Peter Kuran, president and CEO of UVic Properties, said the design of the new buildings will pay respect to the history and heritage of the Duck’s Building, keeping the front facade and exposing a rubble wall currently hidden by adjacent structures.
“It will still very much preserve that Old Town feel,” Kuran said.
He said the building proposal has gone through at least two city committees so far, including the Heritage Advisory Panel, and it’s hoped it can go before city council’s committee of the whole this summer.
Coun. Pam Madoff, a longtime supporter of heritage preservation, said she has not been impressed so far with proposals for the Duck’s Building.
“It looks to me like a facade enveloped by new construction,” Madoff said. “There’s nothing wrong with new construction, but what they are proposing is nothing very new or exciting for Old Town.”
She said that the approach of the designers seemed to indicate they regarded heritage as a nuisance to be managed instead of a reason why the properties should be re-purposed. At one point, in a committee meeting, it was referred to as “the Lame Duck Building.”
“This approach doesn’t make very much sense in terms of what Michael [Williams] stood for,” Madoff said. “You look at what he did in Old Town and it’s nothing like what they are proposing.”
She said she thought other councillors might be overly excited by the thought of attracting graduate students as a demographic to live downtown.
She noted, and Kuran agreed, that once graduate students have taken up tenancy, they can’t be evicted once they cease to be students.

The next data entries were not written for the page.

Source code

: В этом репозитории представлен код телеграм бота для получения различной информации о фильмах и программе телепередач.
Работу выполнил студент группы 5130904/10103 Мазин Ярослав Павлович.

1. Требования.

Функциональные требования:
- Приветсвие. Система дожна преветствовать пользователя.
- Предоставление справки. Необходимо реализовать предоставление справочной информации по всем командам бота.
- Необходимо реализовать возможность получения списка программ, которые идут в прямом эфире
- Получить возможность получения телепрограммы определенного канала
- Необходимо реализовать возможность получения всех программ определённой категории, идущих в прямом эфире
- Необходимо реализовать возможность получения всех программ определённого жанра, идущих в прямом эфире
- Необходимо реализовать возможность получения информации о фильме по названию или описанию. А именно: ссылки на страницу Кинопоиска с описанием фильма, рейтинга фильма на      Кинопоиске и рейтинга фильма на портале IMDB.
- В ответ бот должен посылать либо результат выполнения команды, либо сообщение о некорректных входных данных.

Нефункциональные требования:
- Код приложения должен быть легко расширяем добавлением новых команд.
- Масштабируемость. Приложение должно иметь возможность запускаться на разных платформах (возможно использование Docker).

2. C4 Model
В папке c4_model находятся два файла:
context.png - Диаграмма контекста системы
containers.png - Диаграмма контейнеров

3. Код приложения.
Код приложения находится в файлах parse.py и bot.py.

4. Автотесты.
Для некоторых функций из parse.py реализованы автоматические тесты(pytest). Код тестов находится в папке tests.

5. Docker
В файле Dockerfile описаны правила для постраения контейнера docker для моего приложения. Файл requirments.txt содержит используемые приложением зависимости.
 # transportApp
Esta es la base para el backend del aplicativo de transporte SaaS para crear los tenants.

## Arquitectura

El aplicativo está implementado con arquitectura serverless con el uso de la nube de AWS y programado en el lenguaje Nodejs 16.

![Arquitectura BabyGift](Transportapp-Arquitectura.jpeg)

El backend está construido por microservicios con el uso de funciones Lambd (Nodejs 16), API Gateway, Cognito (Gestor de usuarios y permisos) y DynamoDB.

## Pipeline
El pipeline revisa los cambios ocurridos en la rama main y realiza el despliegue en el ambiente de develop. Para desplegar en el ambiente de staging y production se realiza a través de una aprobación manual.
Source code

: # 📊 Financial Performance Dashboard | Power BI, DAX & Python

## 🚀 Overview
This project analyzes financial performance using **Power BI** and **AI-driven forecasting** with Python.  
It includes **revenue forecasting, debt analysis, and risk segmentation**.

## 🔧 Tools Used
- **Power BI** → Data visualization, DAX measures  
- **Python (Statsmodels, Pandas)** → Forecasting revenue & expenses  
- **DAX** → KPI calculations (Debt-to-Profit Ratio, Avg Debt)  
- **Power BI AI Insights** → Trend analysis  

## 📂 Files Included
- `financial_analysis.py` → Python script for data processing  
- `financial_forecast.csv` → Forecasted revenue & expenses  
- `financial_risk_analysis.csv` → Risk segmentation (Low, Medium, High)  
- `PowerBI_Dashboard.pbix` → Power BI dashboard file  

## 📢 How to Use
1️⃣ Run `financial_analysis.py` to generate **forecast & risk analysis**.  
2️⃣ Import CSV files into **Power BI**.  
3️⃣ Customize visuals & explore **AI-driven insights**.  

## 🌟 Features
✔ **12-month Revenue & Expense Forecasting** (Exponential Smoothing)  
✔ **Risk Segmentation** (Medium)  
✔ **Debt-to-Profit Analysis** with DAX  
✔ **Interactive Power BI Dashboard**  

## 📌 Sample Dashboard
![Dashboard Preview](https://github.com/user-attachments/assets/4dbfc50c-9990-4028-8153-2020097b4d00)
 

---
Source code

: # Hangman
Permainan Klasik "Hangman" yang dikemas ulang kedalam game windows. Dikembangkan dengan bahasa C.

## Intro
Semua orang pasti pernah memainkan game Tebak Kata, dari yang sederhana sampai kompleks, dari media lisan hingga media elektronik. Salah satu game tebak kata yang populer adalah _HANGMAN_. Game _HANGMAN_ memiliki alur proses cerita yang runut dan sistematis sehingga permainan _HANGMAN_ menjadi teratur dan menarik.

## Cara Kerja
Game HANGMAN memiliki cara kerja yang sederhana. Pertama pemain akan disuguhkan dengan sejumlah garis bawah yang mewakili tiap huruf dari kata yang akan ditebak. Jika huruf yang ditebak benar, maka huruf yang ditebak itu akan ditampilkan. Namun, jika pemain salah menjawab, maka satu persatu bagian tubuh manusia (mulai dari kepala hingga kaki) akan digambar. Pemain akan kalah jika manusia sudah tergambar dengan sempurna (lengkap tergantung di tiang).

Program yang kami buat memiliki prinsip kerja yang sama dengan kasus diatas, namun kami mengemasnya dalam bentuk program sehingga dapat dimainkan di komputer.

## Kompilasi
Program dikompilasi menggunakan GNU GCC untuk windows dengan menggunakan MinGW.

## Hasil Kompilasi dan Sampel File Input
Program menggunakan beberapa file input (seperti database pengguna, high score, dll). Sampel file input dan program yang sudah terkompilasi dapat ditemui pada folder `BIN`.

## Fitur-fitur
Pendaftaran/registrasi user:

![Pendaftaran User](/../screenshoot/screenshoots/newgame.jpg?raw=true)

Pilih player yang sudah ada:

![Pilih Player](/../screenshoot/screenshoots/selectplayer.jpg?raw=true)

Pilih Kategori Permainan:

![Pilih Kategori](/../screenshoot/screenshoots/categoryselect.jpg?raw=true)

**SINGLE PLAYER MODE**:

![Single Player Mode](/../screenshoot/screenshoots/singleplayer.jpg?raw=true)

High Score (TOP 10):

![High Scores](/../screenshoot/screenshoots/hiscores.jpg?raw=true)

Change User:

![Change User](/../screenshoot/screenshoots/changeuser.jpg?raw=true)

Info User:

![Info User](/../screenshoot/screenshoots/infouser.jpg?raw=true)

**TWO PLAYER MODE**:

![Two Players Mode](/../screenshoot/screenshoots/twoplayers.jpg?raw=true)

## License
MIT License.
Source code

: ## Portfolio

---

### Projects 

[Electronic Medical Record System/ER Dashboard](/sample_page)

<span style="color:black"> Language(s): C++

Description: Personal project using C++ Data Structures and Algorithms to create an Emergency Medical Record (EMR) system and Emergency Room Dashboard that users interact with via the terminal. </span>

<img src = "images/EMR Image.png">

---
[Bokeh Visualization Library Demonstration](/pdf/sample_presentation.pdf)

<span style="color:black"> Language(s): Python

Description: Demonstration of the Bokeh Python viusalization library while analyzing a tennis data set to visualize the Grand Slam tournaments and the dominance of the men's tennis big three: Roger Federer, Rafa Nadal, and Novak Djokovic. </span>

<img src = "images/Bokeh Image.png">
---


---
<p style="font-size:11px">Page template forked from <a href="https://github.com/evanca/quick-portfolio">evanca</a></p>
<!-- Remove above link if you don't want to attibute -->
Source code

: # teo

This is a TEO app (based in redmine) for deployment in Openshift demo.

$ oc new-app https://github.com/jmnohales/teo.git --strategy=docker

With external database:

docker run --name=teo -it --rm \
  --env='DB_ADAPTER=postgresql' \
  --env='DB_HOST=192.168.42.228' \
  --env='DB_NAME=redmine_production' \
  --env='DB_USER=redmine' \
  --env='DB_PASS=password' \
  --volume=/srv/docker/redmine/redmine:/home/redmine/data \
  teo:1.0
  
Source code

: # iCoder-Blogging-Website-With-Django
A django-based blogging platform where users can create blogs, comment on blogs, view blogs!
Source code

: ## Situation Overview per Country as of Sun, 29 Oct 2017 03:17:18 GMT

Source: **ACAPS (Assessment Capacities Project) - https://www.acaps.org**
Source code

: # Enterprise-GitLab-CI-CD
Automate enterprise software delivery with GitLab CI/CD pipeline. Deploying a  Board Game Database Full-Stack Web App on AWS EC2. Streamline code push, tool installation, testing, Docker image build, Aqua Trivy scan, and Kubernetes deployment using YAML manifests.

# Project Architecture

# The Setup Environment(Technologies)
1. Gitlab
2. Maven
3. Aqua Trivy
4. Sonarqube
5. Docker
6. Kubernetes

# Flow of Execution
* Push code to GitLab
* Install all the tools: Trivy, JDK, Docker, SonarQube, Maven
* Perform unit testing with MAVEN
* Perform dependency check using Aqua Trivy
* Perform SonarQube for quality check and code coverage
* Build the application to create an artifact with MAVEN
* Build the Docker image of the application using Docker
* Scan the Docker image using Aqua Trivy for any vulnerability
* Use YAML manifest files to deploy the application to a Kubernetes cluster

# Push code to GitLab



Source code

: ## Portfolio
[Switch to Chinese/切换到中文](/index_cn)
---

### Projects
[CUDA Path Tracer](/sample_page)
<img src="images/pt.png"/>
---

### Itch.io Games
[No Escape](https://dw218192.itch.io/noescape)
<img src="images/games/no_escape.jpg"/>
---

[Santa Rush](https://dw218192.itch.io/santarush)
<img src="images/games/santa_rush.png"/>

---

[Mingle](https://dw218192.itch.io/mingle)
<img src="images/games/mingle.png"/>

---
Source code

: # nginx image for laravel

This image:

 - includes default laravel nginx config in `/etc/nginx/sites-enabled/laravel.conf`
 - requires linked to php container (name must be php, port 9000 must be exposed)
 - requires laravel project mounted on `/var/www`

Under provincial landlord and tenant rules, the only way they can be evicted is for failure to pay rent or for being bad tenants. So the units might end up occupied by people who have no connection to the university.
“It’s all been a bit misleading since it’s been presented on the notion of bringing UVic students downtown and building on the city’s desire to have a UVic presence downtown,” Madoff said.
“What we are really getting is market condos and one building that may or may not have some connection to students,” she said.
The Duck’s Building was originally built by Simeon Duck, an entrepreneur and provincial politician.
Victoria historian Patrick Dunae said the Duck’s Building once housed a brothel on its top two floors, from 1899 to 1907. The brothel was run for a time by Stella Carroll, who was the subject of Stella: Unrepentant Madam, by author Linda Eversole.